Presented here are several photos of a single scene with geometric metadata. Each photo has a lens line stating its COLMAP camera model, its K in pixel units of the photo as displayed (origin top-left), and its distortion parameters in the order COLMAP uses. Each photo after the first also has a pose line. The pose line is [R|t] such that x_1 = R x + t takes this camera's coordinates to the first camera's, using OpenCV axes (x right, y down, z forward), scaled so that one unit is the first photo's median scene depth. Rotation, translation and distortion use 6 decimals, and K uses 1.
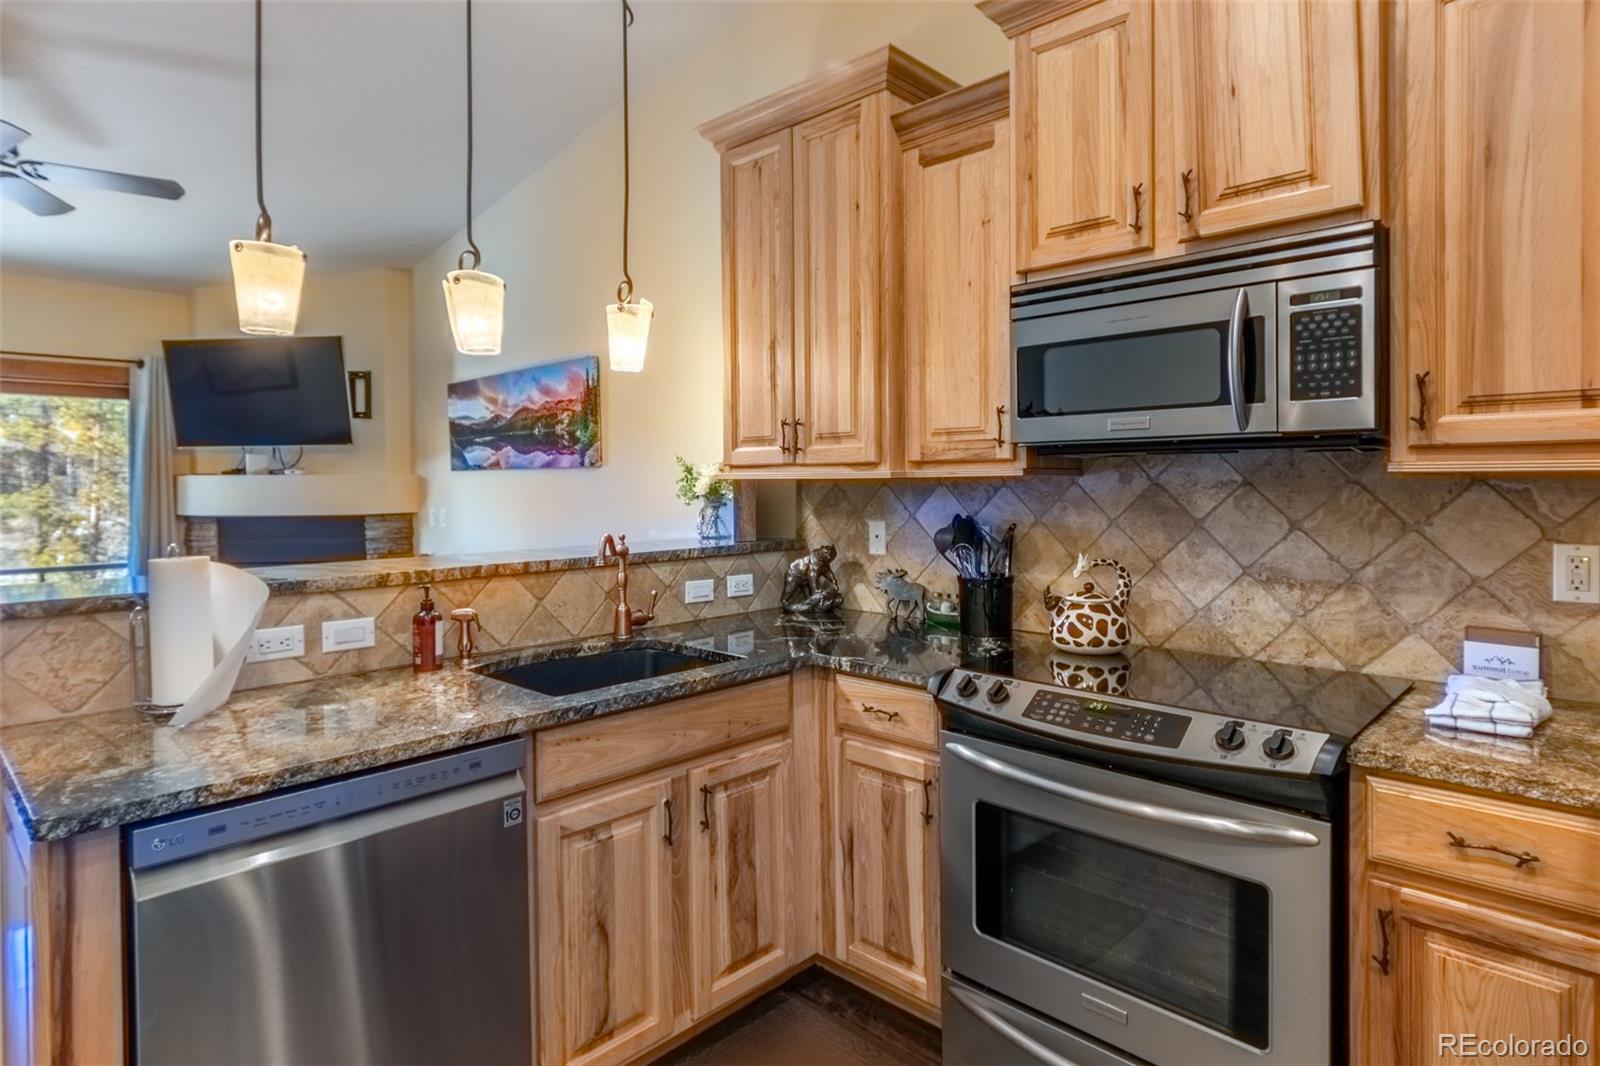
lens RADIAL K [[868.7, 0, 799.1], [0, 868.7, 488.5], [0, 0, 1]] dist [-0.003048, -0.000932]
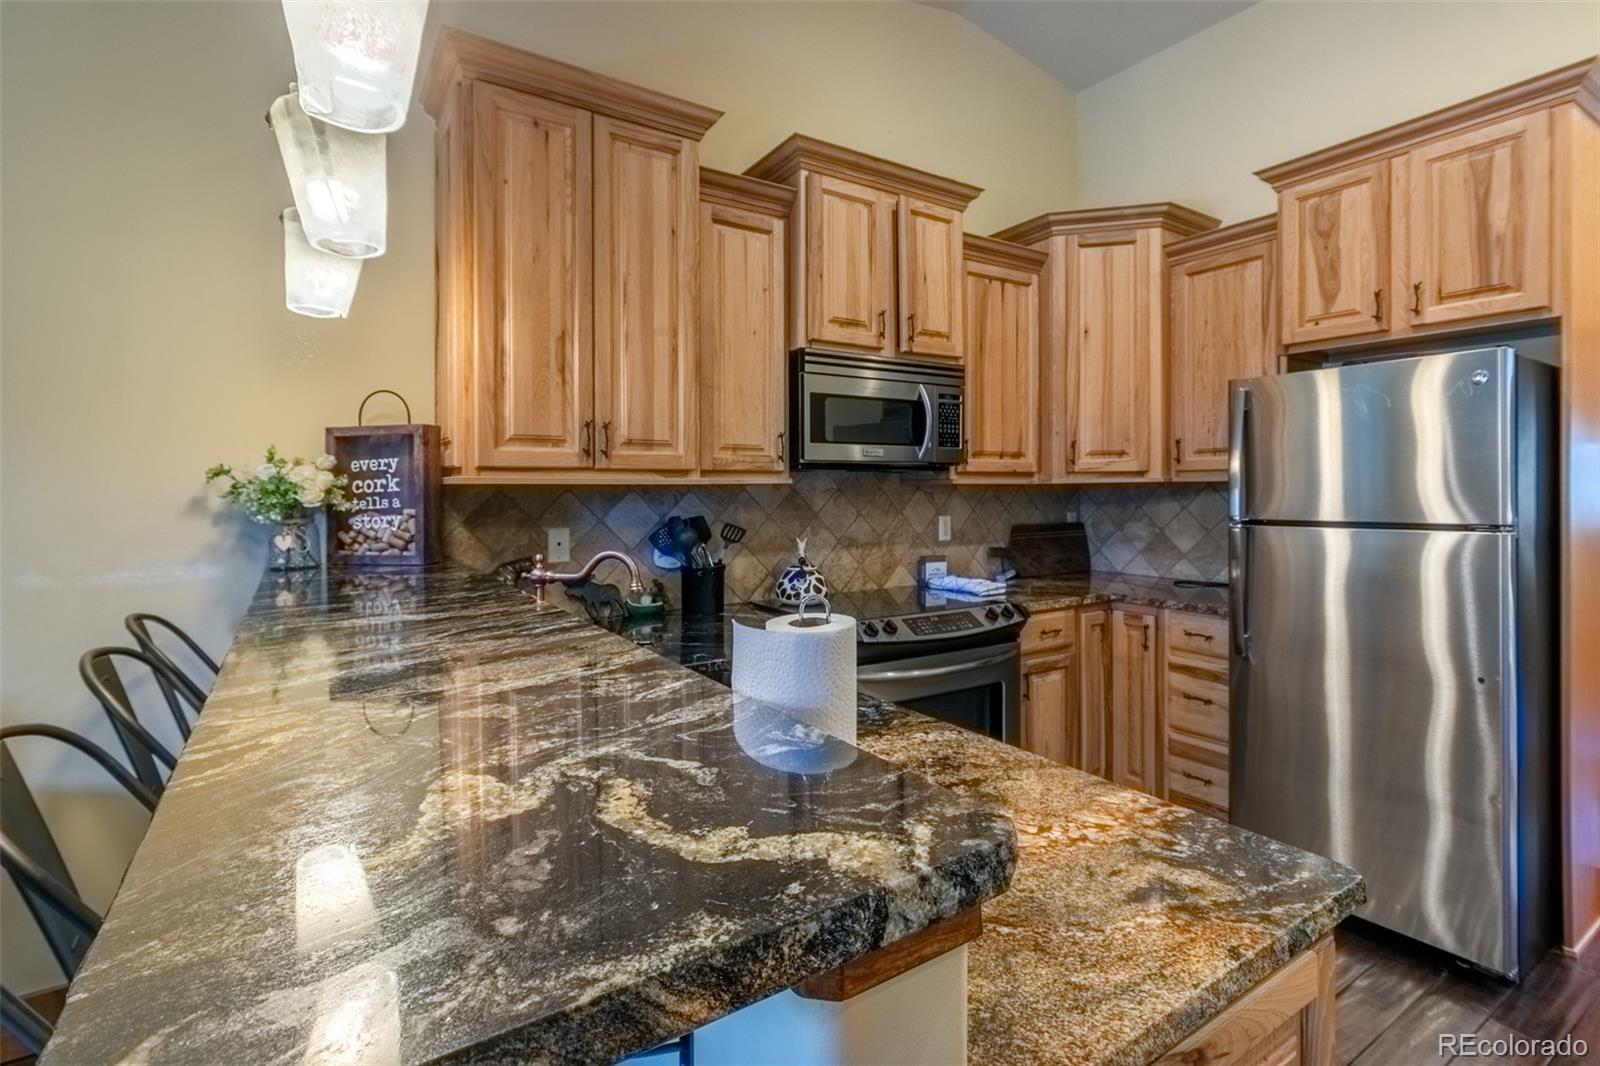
lens RADIAL K [[754.3, 0, 777.6], [0, 754.3, 490.1], [0, 0, 1]] dist [-0.000901, -0.000534]
pose [[0.233770, 0.006962, 0.972267, -0.687891], [0.012587, 0.999869, -0.010186, 0.006028], [-0.972211, 0.014619, 0.233651, 0.555979]]
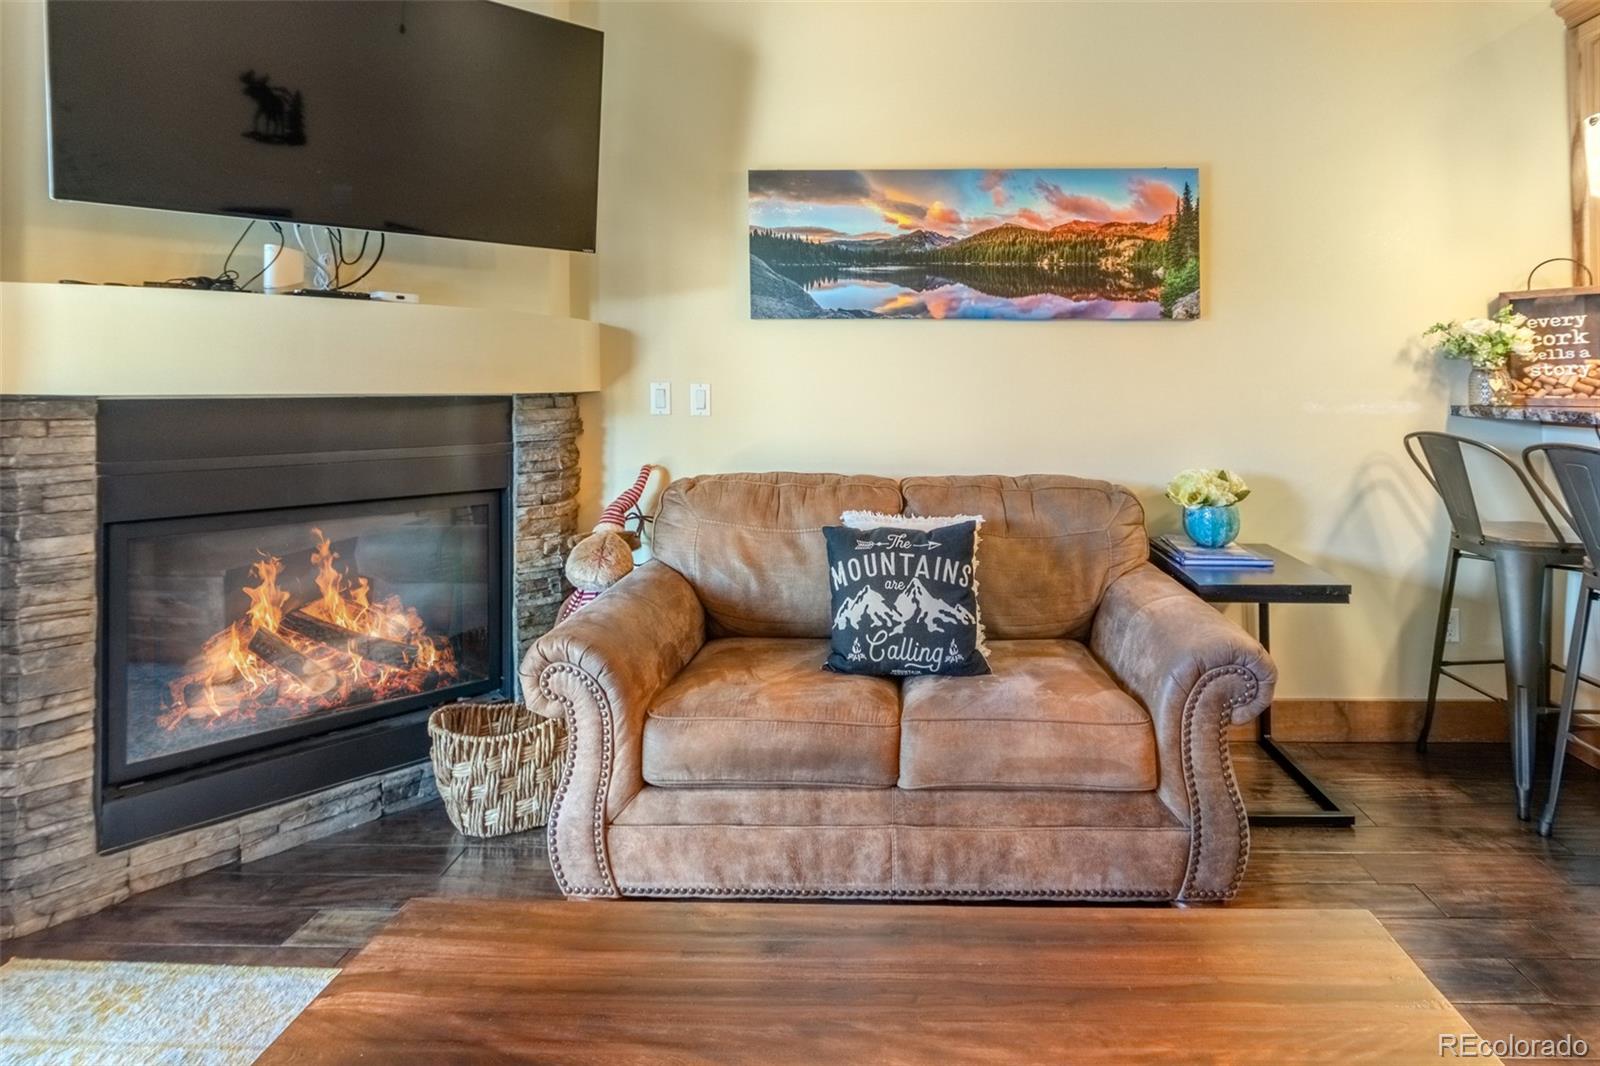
lens RADIAL K [[754.3, 0, 802.7], [0, 754.3, 390.5], [0, 0, 1]] dist [-0.000901, -0.000534]
pose [[0.730098, 0.007439, 0.683302, -1.299023], [-0.003202, 0.999967, -0.007465, 0.058283], [-0.683335, 0.003262, 0.730098, 1.083508]]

------------------------

> **Task brief**: Which lines in the records contain the string "pose"? Extract each of them in full.

> **Solution below**:
Presented here are several photos of a single scene with geometric metadata. Each photo has a lens line stating its COLMAP camera model, its K in pixel units of the photo as displayed (origin top-left), and its distortion parameters in the order COLMAP uses. Each photo after the first also has a pose line. The pose line is [R|t] such that x_1 = R x + t takes this camera's coordinates to the first camera's, using OpenCV axes (x right, y down, z forward), scaled so that one unit is the first photo's median scene depth. Rotation, translation and distortion use 6 decimals, and K uses 1.
pose [[0.233770, 0.006962, 0.972267, -0.687891], [0.012587, 0.999869, -0.010186, 0.006028], [-0.972211, 0.014619, 0.233651, 0.555979]]
pose [[0.730098, 0.007439, 0.683302, -1.299023], [-0.003202, 0.999967, -0.007465, 0.058283], [-0.683335, 0.003262, 0.730098, 1.083508]]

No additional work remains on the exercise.